**Tarefa a realizar:** Transcreva sem qualquer alteração o trecho do texto sobre a maioria silenciada que abre com as palavras "No sector das" e fecha com "criado pouco antes.".

**Excerto para leitura:**
Maioria silenciada
Que critérios «jornalísticos» determinarão a ausência, nos alinhamentos dos noticiários e nas páginas dos jornais, dos problemas de quem trabalha – e que são a maioria da população? Que opção editorial poderá justificar o apagamento da realidade quotidiana de milhares de pessoas em Portugal, marcada por baixos salários, horários longos e desregulados, ritmos desenfreados, laboração contínua, trabalho à noite e ao fim-de-semana? O que leva a que das greves, nas poucas vezes que são tratadas, apenas se mostre quem sai «prejudicado» com elas (o passageiro sem comboio, o idoso sem consulta, a criança sem escola) e quase nunca as razões que as motivam? Porque não são notícia os obstáculos colocados em tantas empresas à actividade sindical, ao gozo de férias, folgas e licenças ou as pressões e ameaças sobre quem protesta e reivindica?
Uma coisa é certa, não é por falta de assunto. Só nos últimos dias, chegaram ao Avante! (e aos outros órgãos de comunicação social) dezenas de comunicados de sindicatos, denunciando ilegalidades, apresentando reivindicações, convocando lutas. Difícil era escolher.
Por um deles ficámos a saber que no Pingo Doce a administração pretende discriminar nos aumentos salariais consoante o sindicato a que cada um pertence. Noutro informa-se que os trabalhadores da Exide reclamam a redução da idade da reforma sem penalizações, por lidarem diariamente com produtos nocivos para a saúde, como o pó de chumbo. Já na Santa Casa da Misericórdia de Vila Verde, denuncia uma nota do sindicato do sector, a redução do horário de trabalho foi acompanhada da ilegal redução de salários.
No sector das conservas, onde trabalham sobretudo mulheres, a associação patronal insiste em chantageá-las com o alargamento dos horários de trabalho, bancos de horas e «regimes de adaptabilidade». Na Opção Eleita, empresa que assegura os serviços de bar e cantina do Hospital de São João, no Porto, o aumento salarial consumado em Maio foi revertido no mês seguinte, alegando a administração ter-se tratado de um «engano». Situação parecida ocorreu na Matutano, lê-se noutro comunicado: os trabalhadores receberam menos 30 euros em Junho devido à anulação unilateral de um «prémio» criado pouco antes.
Se estes problemas estiveram ausentes das televisões, rádios e jornais, melhor sorte não teve a luta travada para os superar: o Dia Nacional de Luta convocado pela CGTP-IN para o passado dia 28 foi praticamente ignorado.
As respostas são simples, afinal, e residem em opções, mais do que editoriais, de classe, ou não fossem as televisões, as rádios e os jornais maioritariamente detidos por grandes grupos económicos. E não há nada que estes mais temam do que esta maioria, organizada e combativa, que tentam a todo o custo silenciar.

**Dados fornecidos:**

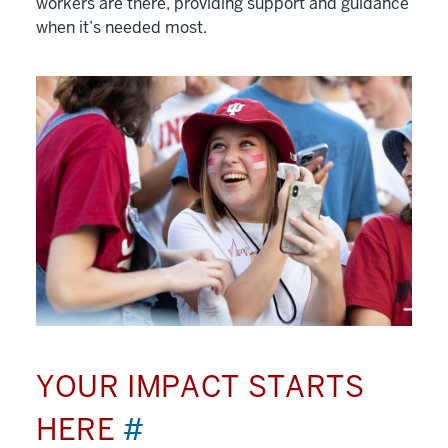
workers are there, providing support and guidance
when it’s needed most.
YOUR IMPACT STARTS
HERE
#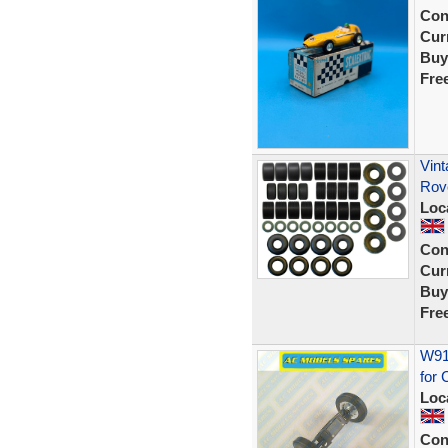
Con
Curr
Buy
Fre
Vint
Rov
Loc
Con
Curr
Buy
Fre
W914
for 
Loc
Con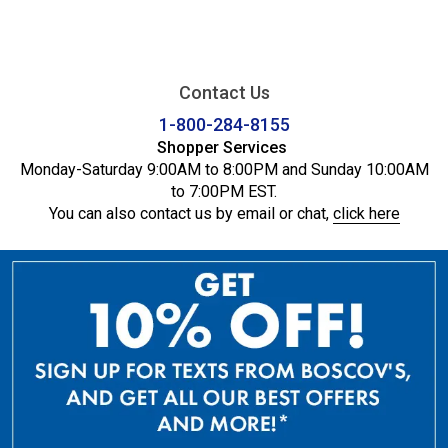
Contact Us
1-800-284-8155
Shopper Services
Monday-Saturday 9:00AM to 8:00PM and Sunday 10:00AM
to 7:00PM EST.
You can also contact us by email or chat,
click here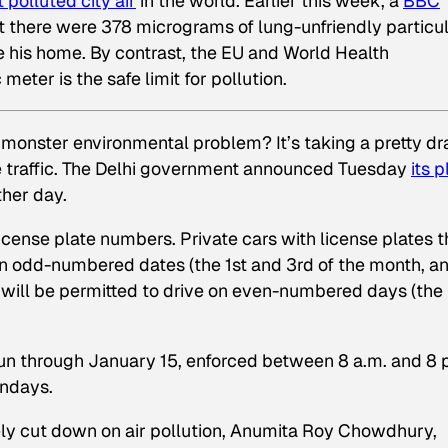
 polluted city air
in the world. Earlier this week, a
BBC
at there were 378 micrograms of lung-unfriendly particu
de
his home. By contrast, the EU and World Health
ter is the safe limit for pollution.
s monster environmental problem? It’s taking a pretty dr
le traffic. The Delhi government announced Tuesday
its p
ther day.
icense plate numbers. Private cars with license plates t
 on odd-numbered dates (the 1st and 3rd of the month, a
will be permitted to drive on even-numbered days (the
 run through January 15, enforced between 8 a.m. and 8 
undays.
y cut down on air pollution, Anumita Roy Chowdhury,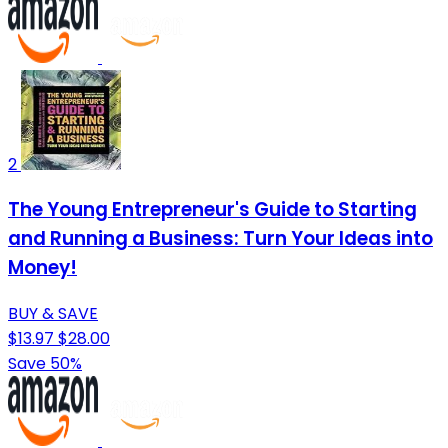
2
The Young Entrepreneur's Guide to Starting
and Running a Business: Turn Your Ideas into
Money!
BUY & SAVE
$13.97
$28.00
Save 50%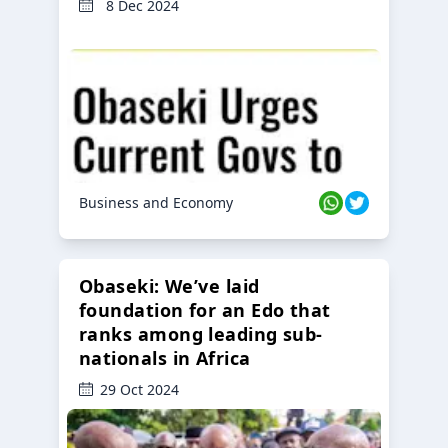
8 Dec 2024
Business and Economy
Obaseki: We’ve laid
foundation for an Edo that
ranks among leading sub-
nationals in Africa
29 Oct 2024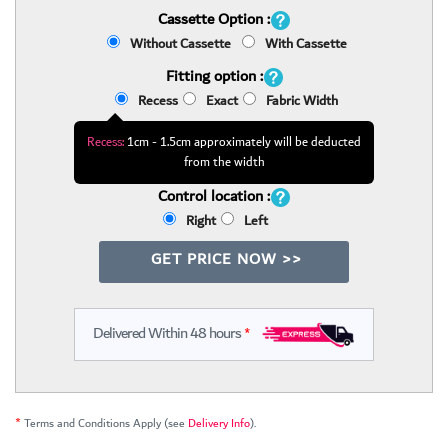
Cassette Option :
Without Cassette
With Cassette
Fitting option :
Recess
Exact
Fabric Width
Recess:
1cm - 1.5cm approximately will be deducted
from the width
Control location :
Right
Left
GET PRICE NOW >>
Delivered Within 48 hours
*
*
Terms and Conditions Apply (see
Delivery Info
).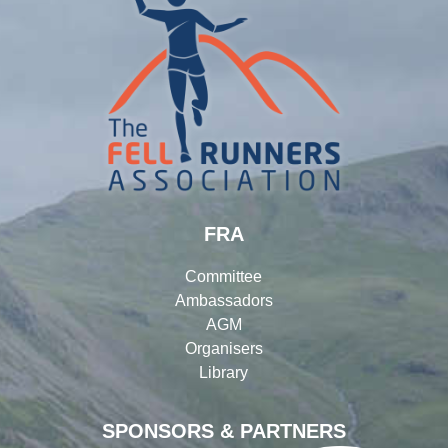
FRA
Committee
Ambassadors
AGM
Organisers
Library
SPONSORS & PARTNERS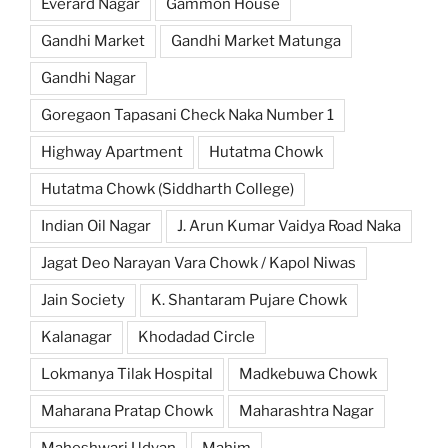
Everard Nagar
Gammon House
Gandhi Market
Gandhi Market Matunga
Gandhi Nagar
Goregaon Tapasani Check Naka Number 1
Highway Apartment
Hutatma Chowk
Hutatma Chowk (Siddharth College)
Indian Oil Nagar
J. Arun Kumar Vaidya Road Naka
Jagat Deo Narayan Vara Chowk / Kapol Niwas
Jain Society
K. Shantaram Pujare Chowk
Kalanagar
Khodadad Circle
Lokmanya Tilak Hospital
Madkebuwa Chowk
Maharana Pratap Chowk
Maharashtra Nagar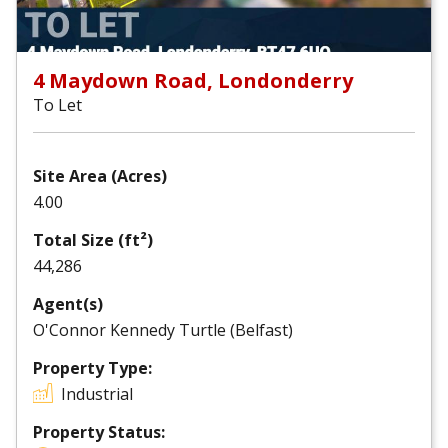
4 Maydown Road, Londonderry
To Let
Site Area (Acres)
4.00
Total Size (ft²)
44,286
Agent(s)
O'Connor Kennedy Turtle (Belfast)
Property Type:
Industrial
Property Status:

--

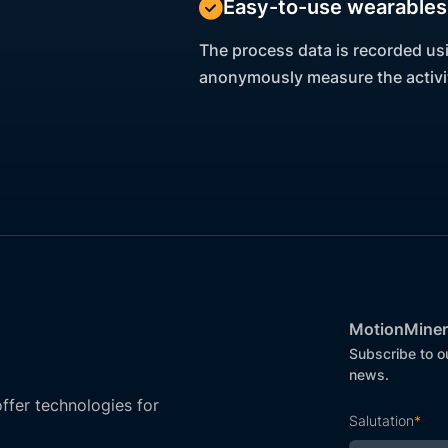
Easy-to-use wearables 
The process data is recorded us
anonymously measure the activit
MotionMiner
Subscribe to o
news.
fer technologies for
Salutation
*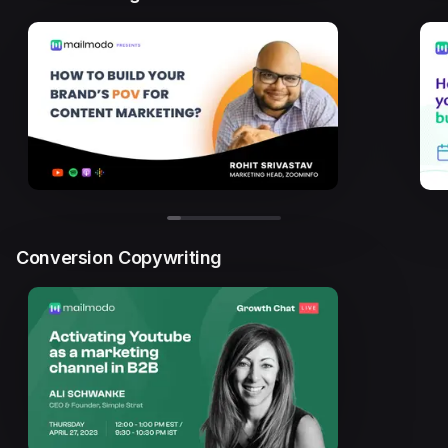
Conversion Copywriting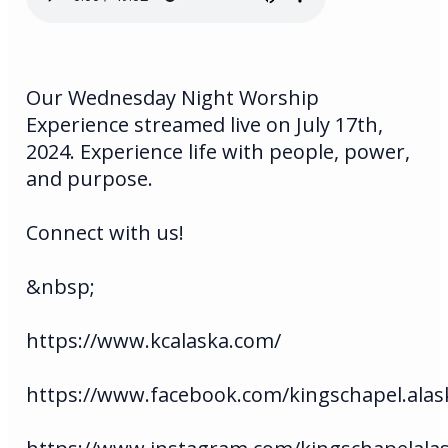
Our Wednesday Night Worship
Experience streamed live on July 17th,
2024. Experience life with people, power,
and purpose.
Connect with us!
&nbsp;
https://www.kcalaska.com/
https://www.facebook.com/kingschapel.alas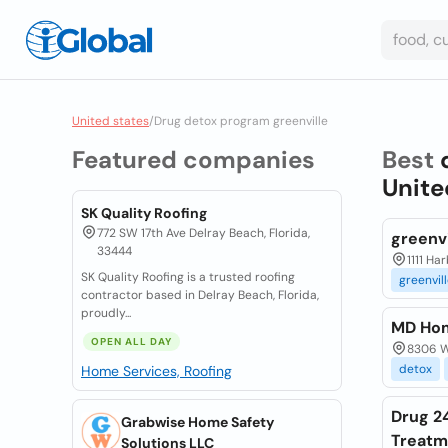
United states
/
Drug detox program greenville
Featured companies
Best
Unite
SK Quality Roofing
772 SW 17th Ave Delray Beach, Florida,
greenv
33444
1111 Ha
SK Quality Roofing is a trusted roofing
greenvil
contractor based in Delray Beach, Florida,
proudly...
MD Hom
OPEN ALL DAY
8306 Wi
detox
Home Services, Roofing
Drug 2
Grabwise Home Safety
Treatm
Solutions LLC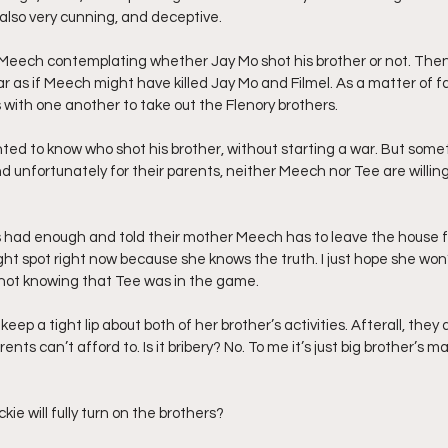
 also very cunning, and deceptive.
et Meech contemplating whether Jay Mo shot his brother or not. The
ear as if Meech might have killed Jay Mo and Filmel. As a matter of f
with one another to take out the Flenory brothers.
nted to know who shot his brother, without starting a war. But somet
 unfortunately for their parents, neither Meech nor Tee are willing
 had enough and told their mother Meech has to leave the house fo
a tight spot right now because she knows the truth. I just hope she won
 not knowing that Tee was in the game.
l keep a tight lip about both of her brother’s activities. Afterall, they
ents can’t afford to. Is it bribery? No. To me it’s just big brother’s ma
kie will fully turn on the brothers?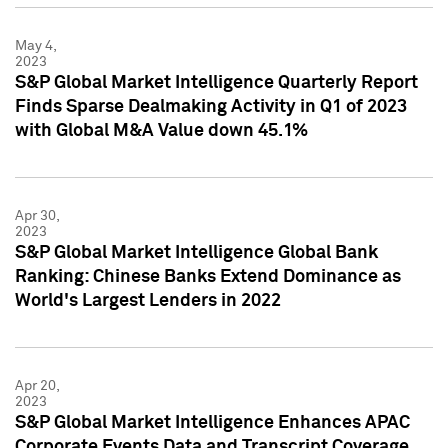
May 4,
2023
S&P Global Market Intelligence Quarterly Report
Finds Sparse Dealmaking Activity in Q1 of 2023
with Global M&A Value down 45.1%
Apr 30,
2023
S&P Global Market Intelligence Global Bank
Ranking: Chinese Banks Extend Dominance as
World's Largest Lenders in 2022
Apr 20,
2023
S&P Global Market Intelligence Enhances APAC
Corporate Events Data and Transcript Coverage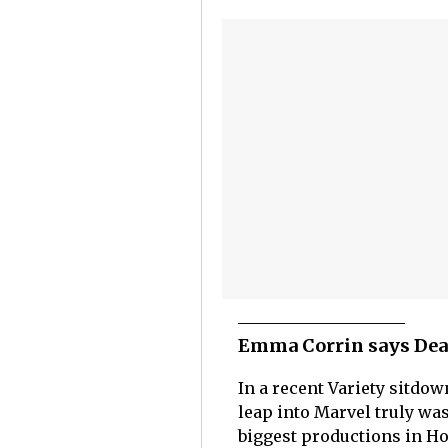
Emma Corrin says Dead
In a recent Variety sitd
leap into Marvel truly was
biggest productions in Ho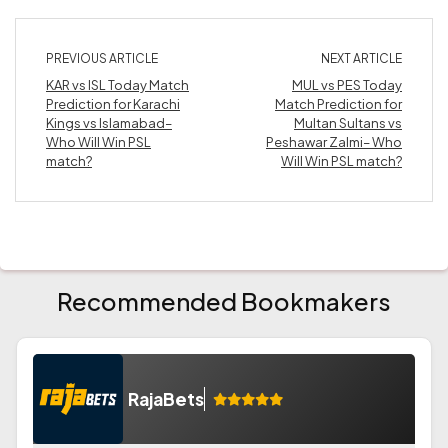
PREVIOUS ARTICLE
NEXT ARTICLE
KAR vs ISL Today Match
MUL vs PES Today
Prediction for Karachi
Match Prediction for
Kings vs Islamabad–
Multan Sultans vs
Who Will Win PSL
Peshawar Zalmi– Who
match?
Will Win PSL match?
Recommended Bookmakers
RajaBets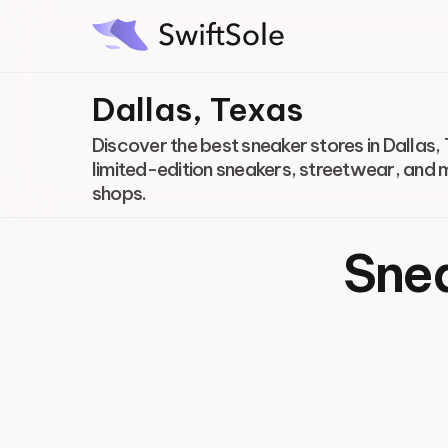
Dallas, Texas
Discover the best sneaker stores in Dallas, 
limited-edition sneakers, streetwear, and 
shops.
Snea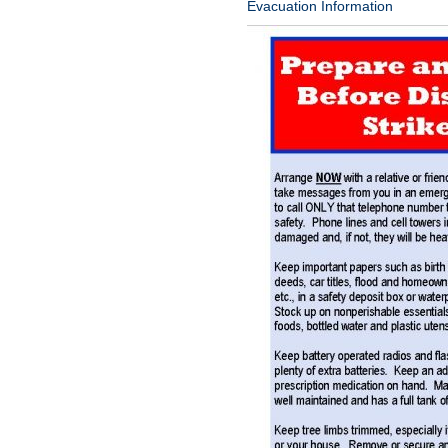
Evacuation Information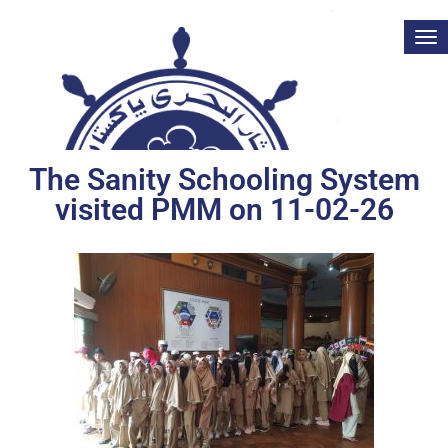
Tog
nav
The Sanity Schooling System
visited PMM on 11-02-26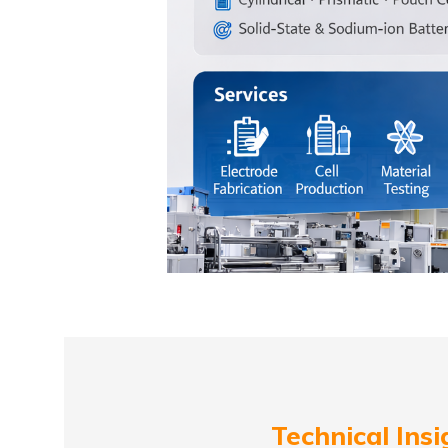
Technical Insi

**Resolução do exercício:**
No sector das conservas, onde trabalham sobretudo mulheres, a associação patronal insiste em chantageá-las com o alargamento dos horários de trabalho, bancos de horas e «regimes de adaptabilidade». Na Opção Eleita, empresa que assegura os serviços de bar e cantina do Hospital de São João, no Porto, o aumento salarial consumado em Maio foi revertido no mês seguinte, alegando a administração ter-se tratado de um «engano». Situação parecida ocorreu na Matutano, lê-se noutro comunicado: os trabalhadores receberam menos 30 euros em Junho devido à anulação unilateral de um «prémio» criado pouco antes.